DIRECTIONS FOR THIS TASK: Note every line in the entries that contains the string "property", and copy it.

*** DATA FOR THE TASK Section Begins ***

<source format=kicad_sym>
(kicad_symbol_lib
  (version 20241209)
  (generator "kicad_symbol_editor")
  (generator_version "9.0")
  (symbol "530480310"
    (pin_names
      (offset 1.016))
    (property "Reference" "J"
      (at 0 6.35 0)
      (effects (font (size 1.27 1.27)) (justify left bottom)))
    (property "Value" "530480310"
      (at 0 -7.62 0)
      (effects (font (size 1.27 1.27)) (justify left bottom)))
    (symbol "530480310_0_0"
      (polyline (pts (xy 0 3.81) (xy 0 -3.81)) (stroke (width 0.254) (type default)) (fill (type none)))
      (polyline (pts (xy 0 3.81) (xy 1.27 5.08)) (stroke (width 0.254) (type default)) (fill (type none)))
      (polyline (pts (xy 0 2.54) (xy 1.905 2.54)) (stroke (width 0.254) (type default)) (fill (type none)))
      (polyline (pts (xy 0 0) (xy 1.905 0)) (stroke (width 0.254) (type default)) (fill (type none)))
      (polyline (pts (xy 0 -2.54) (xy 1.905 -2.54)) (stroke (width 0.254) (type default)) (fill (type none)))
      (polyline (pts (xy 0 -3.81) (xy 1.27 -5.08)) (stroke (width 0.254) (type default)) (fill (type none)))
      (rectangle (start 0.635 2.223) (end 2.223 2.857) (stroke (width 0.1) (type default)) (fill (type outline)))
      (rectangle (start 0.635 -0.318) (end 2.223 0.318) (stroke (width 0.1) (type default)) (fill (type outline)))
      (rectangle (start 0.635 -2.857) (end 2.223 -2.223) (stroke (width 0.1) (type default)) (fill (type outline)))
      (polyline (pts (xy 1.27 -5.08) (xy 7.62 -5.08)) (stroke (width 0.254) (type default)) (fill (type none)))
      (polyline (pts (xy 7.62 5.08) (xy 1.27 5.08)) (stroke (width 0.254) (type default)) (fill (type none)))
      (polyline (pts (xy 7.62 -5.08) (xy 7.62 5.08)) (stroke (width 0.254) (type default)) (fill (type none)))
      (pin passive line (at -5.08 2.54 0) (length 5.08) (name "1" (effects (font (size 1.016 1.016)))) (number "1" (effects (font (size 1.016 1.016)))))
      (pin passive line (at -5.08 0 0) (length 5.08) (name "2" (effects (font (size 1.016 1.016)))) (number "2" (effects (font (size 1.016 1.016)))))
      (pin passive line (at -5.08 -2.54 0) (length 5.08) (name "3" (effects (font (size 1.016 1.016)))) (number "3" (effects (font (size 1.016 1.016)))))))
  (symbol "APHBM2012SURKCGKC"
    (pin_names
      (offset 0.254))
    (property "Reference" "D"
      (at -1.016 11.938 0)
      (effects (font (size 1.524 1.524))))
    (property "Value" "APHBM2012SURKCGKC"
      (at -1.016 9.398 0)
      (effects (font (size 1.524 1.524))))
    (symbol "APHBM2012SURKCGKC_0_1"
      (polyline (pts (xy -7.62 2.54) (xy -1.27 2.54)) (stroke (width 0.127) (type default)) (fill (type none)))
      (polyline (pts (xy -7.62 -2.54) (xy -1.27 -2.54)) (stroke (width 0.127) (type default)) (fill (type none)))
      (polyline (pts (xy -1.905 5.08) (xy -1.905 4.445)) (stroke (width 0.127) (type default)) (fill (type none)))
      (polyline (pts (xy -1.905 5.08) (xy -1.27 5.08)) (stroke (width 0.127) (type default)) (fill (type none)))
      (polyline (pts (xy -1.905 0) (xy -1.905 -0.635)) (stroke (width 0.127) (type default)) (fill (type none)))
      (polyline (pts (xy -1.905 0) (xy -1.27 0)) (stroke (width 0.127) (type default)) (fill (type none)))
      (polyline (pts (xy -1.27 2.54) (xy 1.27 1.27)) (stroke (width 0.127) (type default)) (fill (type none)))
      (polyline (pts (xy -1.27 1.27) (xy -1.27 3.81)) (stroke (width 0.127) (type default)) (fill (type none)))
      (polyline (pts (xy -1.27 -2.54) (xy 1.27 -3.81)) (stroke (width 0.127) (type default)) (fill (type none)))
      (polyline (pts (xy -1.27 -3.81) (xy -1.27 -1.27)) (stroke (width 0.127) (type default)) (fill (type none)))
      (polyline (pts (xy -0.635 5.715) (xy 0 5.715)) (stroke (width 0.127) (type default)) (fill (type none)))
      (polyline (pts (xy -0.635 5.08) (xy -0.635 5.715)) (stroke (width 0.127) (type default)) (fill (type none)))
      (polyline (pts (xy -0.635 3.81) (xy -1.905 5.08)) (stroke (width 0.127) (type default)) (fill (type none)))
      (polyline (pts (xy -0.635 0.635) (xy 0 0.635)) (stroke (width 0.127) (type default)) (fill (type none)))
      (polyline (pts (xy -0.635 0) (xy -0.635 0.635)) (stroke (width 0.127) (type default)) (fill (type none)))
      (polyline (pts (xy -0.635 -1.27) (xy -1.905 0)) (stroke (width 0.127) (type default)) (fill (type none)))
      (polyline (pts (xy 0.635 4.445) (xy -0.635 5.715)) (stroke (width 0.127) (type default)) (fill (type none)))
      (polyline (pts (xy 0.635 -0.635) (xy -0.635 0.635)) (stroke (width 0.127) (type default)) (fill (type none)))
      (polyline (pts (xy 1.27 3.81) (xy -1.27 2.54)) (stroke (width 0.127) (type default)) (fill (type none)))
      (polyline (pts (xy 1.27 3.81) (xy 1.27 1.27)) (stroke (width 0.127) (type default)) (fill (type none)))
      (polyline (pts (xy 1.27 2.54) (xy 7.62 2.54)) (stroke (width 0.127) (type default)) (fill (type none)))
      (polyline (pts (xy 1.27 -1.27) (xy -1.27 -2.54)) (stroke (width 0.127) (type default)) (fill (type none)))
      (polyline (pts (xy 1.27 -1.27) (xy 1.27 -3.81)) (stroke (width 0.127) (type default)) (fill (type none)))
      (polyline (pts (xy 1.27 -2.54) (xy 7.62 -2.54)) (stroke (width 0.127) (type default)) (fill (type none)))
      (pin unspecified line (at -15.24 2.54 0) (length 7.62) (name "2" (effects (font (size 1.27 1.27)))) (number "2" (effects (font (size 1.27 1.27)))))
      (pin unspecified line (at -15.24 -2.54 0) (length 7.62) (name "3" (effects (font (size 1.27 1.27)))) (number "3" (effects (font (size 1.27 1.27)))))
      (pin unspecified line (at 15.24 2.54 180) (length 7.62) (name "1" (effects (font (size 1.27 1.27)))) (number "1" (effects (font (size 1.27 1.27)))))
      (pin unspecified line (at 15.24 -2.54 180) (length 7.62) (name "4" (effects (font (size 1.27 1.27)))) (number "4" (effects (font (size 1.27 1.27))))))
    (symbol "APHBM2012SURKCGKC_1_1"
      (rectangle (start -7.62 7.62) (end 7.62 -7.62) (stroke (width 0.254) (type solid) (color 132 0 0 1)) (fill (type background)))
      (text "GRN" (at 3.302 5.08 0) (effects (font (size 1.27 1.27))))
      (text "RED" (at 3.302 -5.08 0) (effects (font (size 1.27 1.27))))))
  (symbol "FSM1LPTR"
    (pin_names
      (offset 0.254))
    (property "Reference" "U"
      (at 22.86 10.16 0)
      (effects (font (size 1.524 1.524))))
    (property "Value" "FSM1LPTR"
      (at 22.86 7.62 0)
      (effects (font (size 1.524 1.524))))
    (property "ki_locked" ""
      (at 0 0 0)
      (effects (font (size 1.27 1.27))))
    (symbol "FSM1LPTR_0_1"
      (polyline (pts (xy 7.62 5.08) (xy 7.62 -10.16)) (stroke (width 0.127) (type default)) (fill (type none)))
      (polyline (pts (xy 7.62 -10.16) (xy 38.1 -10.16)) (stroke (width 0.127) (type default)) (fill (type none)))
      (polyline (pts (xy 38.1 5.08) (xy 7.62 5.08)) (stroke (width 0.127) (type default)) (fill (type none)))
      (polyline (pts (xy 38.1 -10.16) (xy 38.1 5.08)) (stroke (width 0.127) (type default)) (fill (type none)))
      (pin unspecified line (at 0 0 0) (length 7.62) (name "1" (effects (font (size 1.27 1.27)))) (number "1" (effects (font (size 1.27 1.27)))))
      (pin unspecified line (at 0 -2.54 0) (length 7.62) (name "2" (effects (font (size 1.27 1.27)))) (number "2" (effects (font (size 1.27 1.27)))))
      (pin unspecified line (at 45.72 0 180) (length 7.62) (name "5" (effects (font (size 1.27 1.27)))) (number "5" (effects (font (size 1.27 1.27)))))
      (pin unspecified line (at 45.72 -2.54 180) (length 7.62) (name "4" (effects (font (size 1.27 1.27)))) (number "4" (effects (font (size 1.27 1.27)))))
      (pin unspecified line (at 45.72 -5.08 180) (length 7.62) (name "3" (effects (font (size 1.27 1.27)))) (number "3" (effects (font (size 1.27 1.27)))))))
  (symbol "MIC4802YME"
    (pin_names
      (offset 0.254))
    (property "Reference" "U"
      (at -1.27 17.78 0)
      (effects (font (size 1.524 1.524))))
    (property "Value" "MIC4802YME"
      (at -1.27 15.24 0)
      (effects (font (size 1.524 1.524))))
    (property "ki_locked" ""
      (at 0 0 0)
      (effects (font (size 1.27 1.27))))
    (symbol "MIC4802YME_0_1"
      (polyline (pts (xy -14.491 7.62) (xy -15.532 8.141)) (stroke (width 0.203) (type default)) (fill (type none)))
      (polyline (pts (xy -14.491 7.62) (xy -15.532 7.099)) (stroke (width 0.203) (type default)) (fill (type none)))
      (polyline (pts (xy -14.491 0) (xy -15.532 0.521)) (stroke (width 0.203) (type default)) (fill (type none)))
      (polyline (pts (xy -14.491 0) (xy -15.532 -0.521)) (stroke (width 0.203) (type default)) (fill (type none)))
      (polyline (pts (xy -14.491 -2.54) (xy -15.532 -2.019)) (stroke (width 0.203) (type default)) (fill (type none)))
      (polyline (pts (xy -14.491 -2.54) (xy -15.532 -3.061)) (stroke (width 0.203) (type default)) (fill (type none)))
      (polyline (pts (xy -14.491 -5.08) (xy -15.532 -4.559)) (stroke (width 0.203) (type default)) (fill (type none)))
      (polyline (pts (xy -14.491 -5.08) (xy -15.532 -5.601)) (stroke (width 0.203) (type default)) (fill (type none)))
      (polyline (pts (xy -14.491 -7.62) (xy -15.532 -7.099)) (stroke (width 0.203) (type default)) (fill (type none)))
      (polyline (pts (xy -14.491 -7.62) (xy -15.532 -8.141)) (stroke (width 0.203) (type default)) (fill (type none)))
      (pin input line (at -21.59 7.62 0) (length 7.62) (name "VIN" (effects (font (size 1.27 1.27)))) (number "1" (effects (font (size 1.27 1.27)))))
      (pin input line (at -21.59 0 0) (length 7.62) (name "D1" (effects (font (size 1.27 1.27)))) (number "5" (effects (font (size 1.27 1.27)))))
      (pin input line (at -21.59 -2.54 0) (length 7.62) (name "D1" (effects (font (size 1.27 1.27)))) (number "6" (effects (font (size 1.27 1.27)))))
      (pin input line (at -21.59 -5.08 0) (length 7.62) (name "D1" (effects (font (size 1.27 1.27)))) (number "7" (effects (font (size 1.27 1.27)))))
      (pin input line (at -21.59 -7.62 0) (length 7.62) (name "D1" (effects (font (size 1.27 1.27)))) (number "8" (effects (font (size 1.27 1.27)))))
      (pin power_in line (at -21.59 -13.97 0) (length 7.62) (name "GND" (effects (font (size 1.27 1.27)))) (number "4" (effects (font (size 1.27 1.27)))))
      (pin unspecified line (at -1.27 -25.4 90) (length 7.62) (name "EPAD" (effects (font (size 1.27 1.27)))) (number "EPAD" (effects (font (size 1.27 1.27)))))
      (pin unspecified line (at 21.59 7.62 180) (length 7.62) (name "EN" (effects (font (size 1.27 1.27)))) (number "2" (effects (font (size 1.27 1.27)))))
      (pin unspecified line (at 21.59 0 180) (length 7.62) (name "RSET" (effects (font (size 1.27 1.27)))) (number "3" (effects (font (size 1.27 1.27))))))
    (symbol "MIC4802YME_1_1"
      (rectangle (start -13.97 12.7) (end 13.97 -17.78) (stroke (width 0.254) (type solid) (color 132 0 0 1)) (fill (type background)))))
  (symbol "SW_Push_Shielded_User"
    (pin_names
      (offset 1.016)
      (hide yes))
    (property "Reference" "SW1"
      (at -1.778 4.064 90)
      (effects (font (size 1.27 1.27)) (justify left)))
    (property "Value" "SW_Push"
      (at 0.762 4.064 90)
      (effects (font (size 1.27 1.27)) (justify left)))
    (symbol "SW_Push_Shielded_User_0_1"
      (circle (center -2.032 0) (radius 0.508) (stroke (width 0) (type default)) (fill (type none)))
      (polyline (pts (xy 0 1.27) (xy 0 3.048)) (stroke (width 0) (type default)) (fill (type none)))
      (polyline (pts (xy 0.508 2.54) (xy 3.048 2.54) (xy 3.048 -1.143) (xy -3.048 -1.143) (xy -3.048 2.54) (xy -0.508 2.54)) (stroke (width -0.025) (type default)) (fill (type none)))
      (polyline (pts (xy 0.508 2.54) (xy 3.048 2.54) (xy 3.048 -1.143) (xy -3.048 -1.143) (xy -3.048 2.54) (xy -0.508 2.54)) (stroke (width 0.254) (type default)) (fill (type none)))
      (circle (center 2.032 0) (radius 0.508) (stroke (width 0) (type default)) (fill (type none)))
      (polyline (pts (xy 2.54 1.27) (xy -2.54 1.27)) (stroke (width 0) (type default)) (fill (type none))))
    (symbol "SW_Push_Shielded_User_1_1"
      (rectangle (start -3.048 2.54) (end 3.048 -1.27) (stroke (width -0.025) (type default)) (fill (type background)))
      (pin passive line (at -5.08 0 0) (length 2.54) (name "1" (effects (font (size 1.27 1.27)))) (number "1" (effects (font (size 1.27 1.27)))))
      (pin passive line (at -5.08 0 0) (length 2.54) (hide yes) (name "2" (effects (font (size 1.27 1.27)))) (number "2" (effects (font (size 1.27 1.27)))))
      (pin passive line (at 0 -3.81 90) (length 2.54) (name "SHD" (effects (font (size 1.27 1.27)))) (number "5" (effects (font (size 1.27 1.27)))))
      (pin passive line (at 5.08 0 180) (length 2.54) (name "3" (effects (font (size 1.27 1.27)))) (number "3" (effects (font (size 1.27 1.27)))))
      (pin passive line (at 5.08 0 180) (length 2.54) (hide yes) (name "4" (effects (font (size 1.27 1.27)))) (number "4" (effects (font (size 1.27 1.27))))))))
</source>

*** DATA FOR THE TASK Section Ends ***

OUTPUT BELOW:
    (property "Reference" "J"
    (property "Value" "530480310"
    (property "Reference" "D"
    (property "Value" "APHBM2012SURKCGKC"
    (property "Reference" "U"
    (property "Value" "FSM1LPTR"
    (property "ki_locked" ""
    (property "Reference" "U"
    (property "Value" "MIC4802YME"
    (property "ki_locked" ""
    (property "Reference" "SW1"
    (property "Value" "SW_Push"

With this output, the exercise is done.